Heather Gardner is, as expected, a modern interpretation of Henrick Ibsen’s Hedda Gabler. The setting has been changed from Norway in 1890 to Birmingham in 1962. Robin French, Birmingham Rep’s new Writer in Residence, has done a brilliant job with this adaptation. Hedda Gabler is often thought of as being quite ‘heavy’ but French has enabled the classic tale to reach a new audience. Also residents of Birmingham love stories that they can relate to in some way so the references to places and occurrences during the 1960’s went down well those watching.
The Old Rep is a perfect theatre to stage the premiere of this production. The set, by Jamie Vartan, is absolutely stunning. We are treated to the Desmond home filled with objects that Heather has longed for and that her soft touch of a husband – George – has bought to make her happy. The two separate rooms provide levels and work extremely well for Mike Bradwell’s staging. The set is in fairly muted tones and allow Heather, dressed in brighter colours, the dominance that she requires in the piece.
Rick Fisher did not have a great deal to do with the lighting design apart from differentiating between night and day and defining certain key moments; but what he did do was to compliment the production well. Dan Hoole’s sound design was also excellent in the space.

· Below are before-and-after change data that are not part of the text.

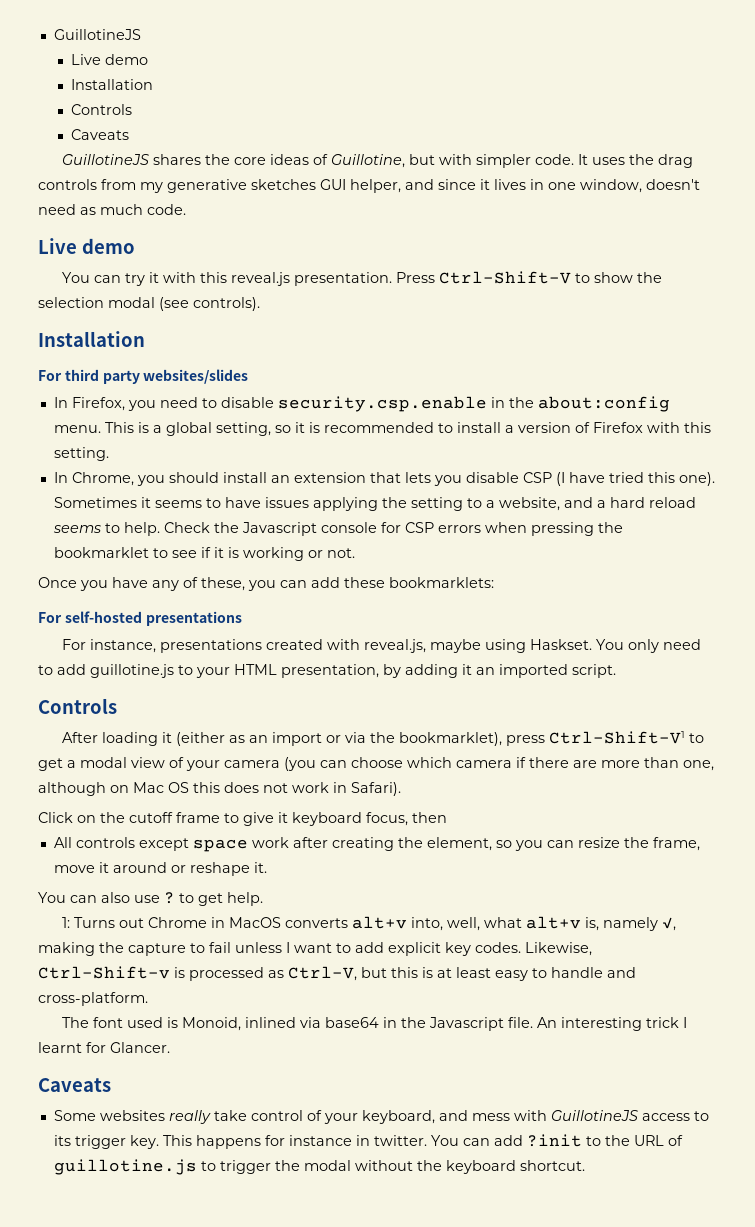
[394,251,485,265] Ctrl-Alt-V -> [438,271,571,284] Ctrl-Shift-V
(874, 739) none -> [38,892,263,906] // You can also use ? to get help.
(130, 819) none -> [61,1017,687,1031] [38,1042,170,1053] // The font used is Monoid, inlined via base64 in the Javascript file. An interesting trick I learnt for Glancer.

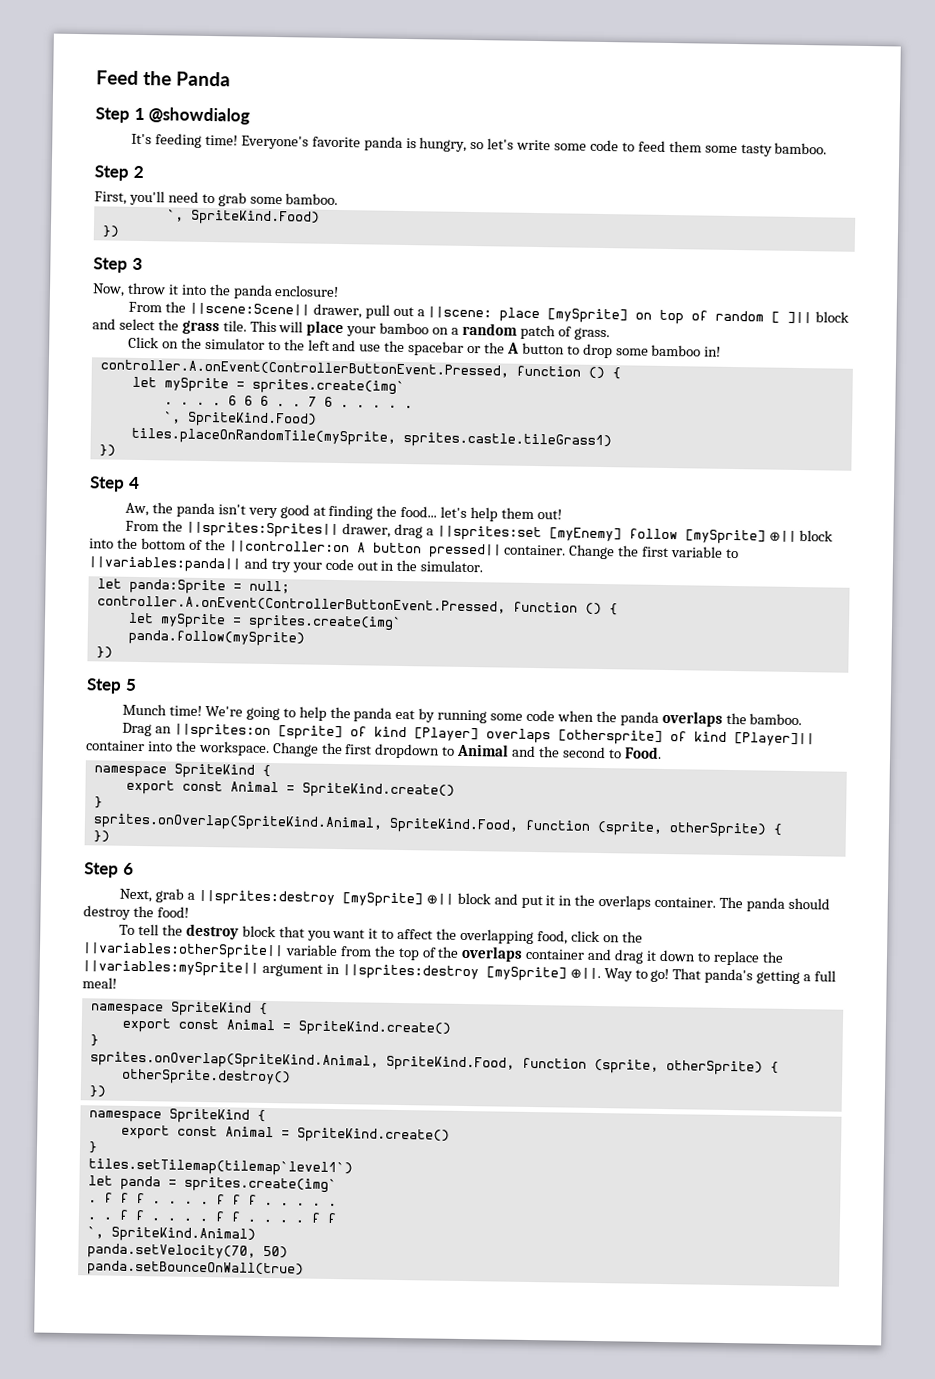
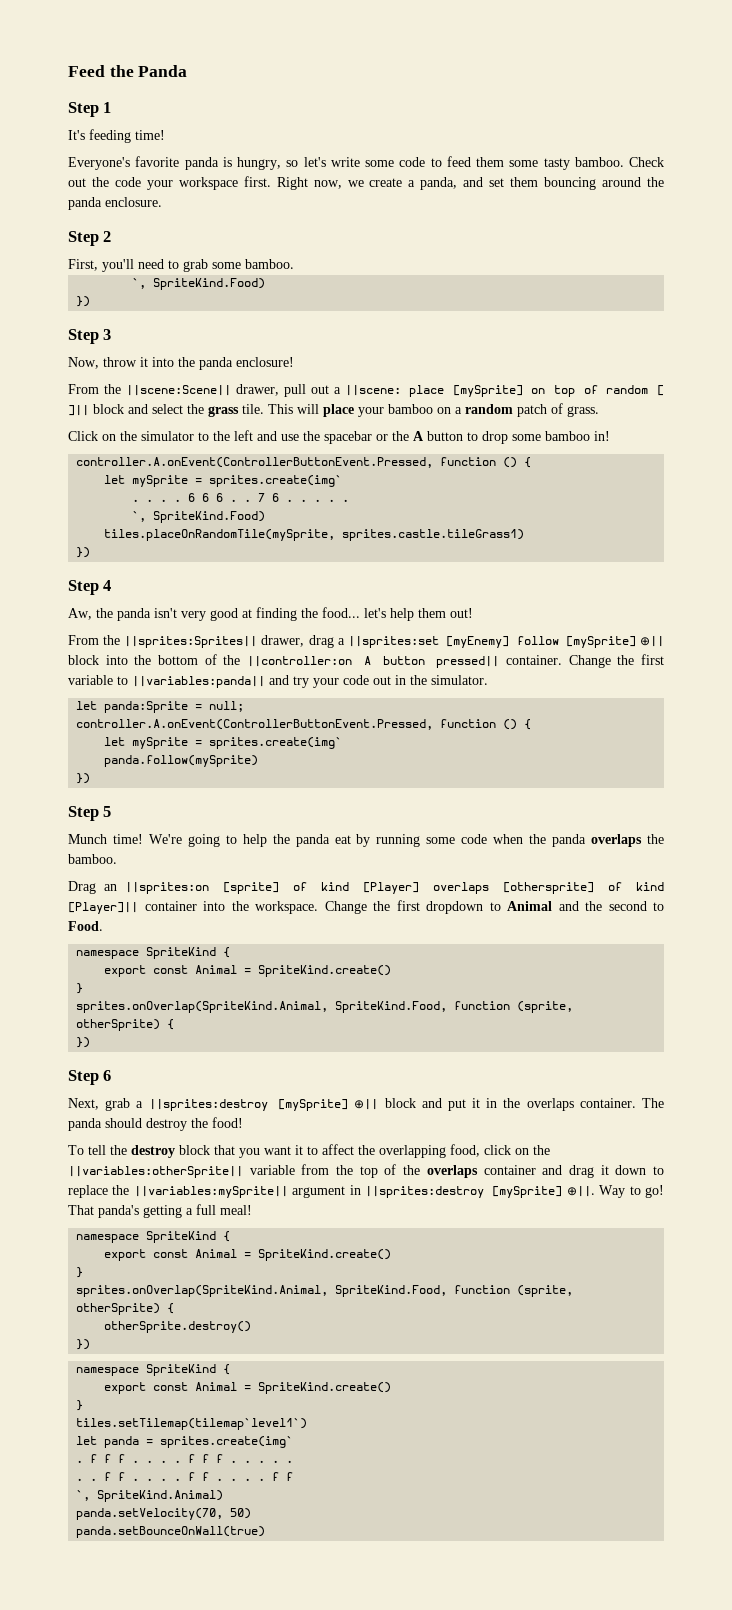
[148,107,251,125] @showdialog -> (112, 107) none
(238, 140) none -> (165, 135) //
(828, 148) none -> [629,157,664,167] [68,176,664,190] [68,197,162,210] Check out the code your workspace first. Right now, we create a panda, and set them bouncing around the panda enclosure.

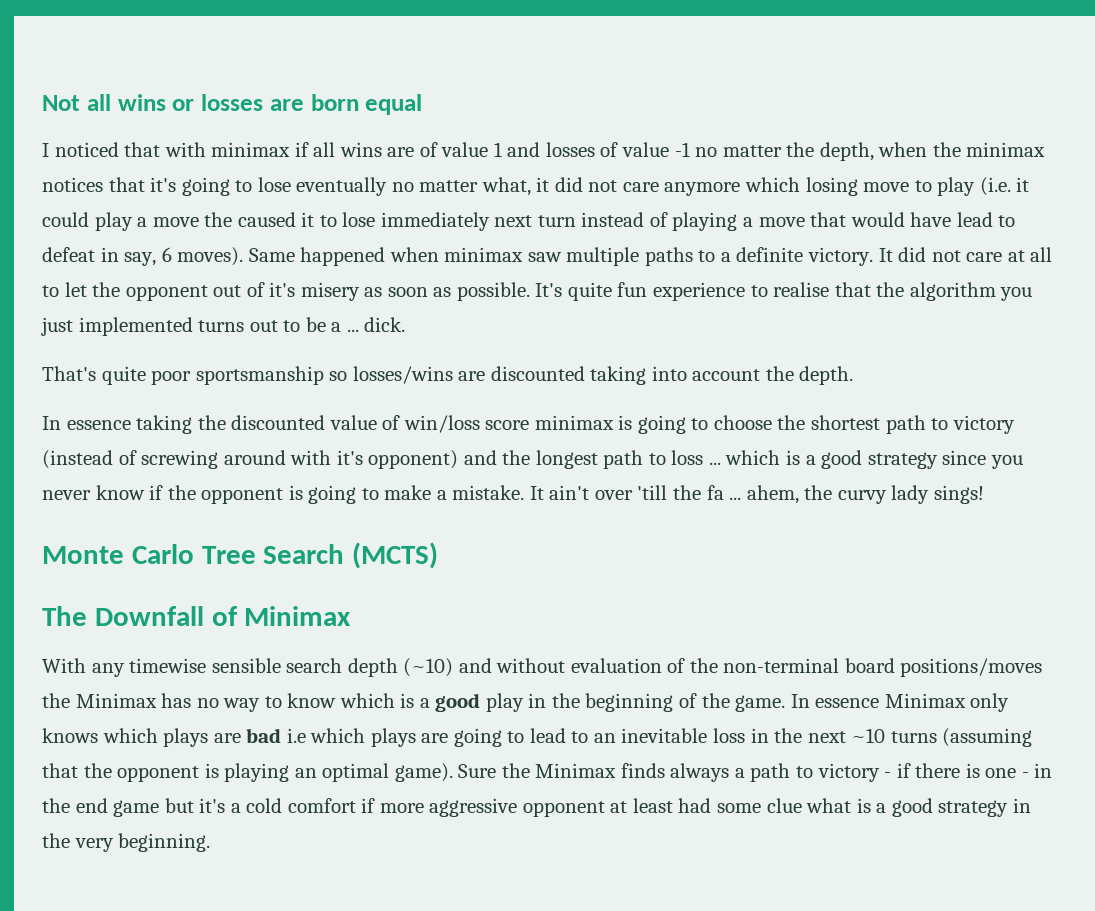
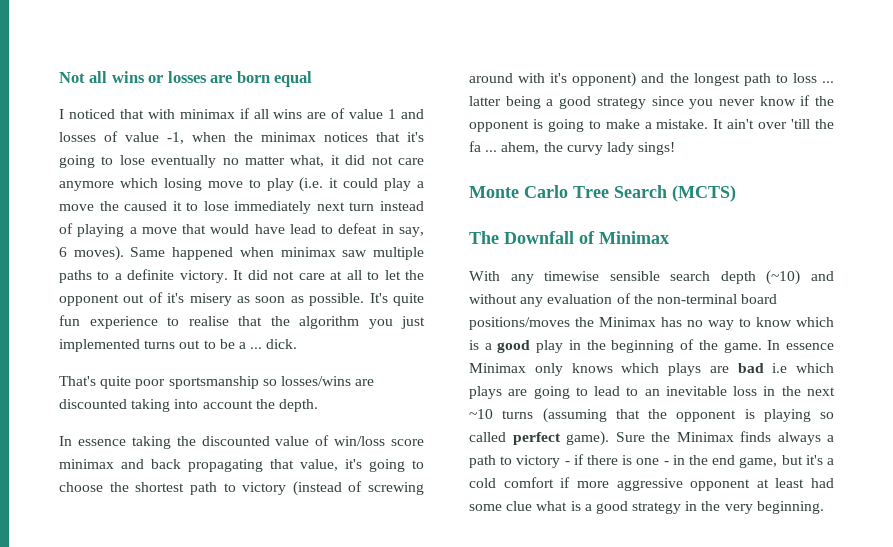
[674,142,874,161] -1 no matter the depth, -> [167,132,184,144] -1,
[618,415,633,430] is -> [121,459,362,472] and back propagating that value, it's
[725,450,801,465] which is -> [469,96,541,109] latter being
(566, 665) none -> [520,297,544,307] any
[294,763,390,782] an optimal -> [820,412,834,419] [469,432,561,445] so called perfect
[113,800,160,817] game -> [739,457,778,468] game,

Hedda Gabler is known as one of the great dramatic roles that a woman can play in theatre; one of which Sheridan Smith portrayed impeccably at the Old Vic last year. In this case, Heather is played by the beautiful and wonderfully talented Elisabeth Hopper. She encapsulates the character perfectly; alluring and intimidating. There is a real sense of bipolar disorder as she flits from being so sure of herself and then appearing completely unhinged. She makes a very interesting watch.
James Bradshaw as George plays the academic, naïve husband well. Real empathy is felt towards his character having witnessed how he is being used by Heather. Also Christopher Ettridge as Peregrine Brand gives a great performance throughout, especially when he is finally able to back Heather into a corner towards the end of the play. He has the control over her rather than the other way round and hence does not end well!
The Birmingham Rep, as producers of the production, always cast extraordinarily well and the entire company were valuable assets to the play. Mike Bradwell was able to bring out the best in the performers and as Director did a phenomenal job.
Heather Gardner is only on at the Old Rep Theatre until Thursday (March 28). Catch it while you can.